The Effects of Globalisation on Accented Speech
Meryem Şen (Kocaeli University, Turkey)
The obvious power of globalised capitalism is to distribute and promote its cultural goods everywhere in the world. For this it uses all devices and puts them in service including language as well. Although the policy of globalisation requires a common platform for economical issues in order to realise a mutual and comprehensible interaction among world nations, it is the fact that globalisation has not always been perceived in a positive manner. It has often been associated with the destruction of cultural identities, victims of the accelerating encroachment of a homogenized, westernized, consumer culture (Tomlinson 2003).
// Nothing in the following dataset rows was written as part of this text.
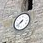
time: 7:37
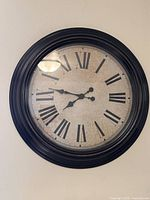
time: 7:46
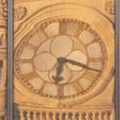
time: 6:18
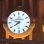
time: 7:47
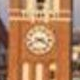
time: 3:41
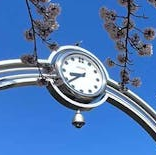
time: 8:38
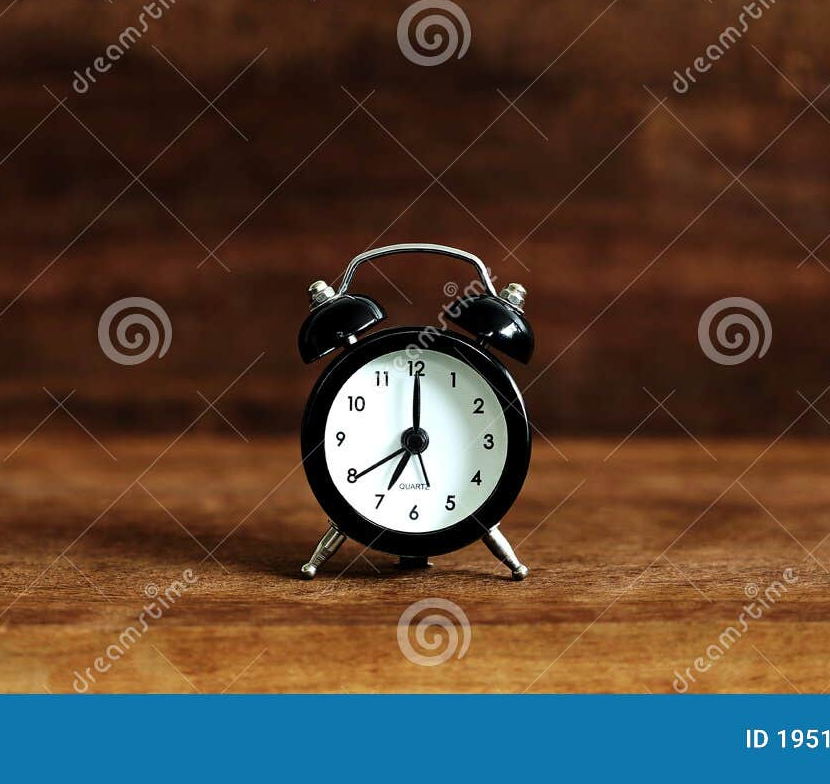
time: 7:00
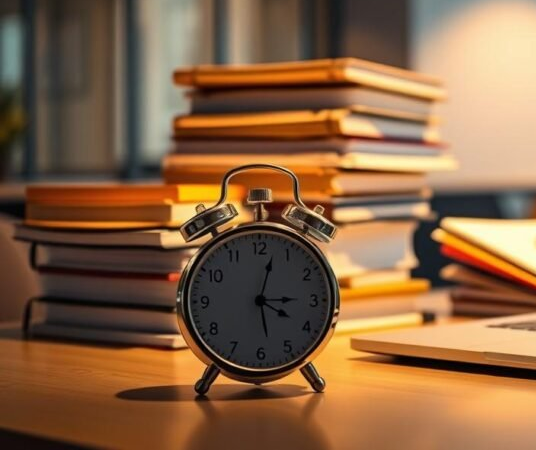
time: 4:02
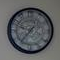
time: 1:36
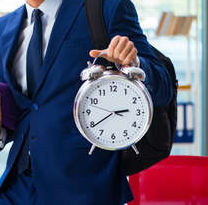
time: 2:39
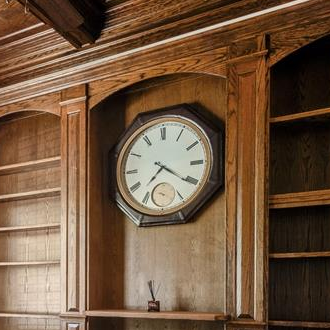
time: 7:20
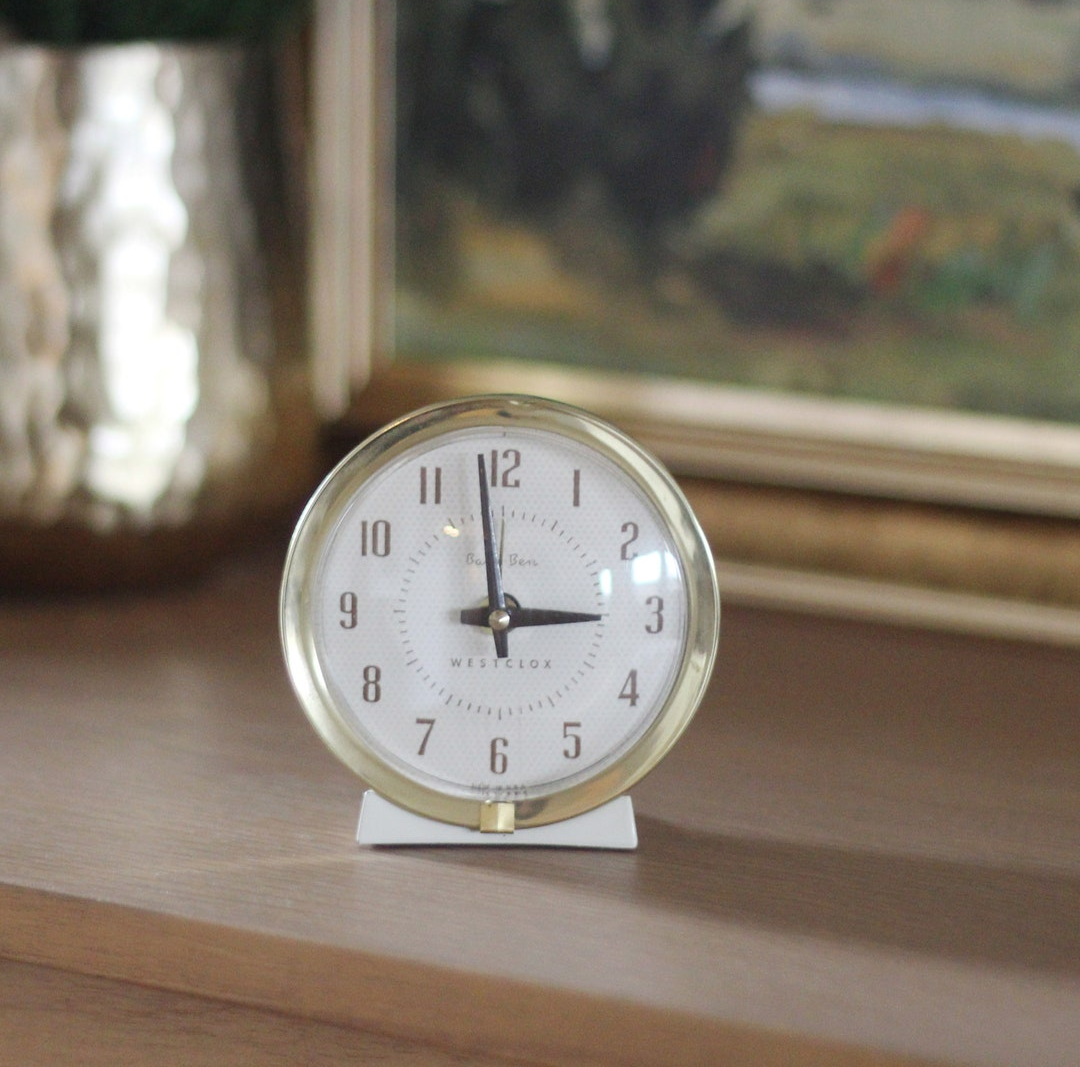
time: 2:58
On the other hand, it is also believed that local cultural and linguistic diversity has been promoted by globalisation. The media organs, specifically, have been the medium of globalisation in spreading its effects in different domains, and in representing cultural and linguistic diversities. The prevailing assumption is that globalisation has provided normalisation for the perception and acceptance of cultural and linguistic differences, which were once treated socially stigmatized. However, it seems to be questionable whether globalisation has removed the stigma on non-standard linguistic forms. Stroud (2003) underlines the fact that local language practices position individual identity in social and material context. Thus, within this briefly stated frame, I will try to argue that non-standard linguistic forms have been promoted by marketing academics and practitioners for the benefit of the world of commerce, and claim that it is ipso facto that cultural and linguistic characteristics are appreciated. If the representation of cultural and linguistic diversities in TV advertisements and series is thought to be normalisation as the outcome of globalisation, it is then my question is that to what extent this representation would be a legitimated normalisation. Investigating the linguistic attitudes displayed by marketing people, and people speaking with standard and non-standard accents towards the use of non-standard accents in TV advertisements and series, I will discuss the effect of globalisation on accented speech in promoting the recognition of flow of contacts, goods and services in Turkish context.
- Stroud, Christopher. (2003). Postmodernist perspectives on local languages: African mother-tongue education in times of globalisation. International Journal of Bilingual Education and Bilingualism, 6/1: 17–36.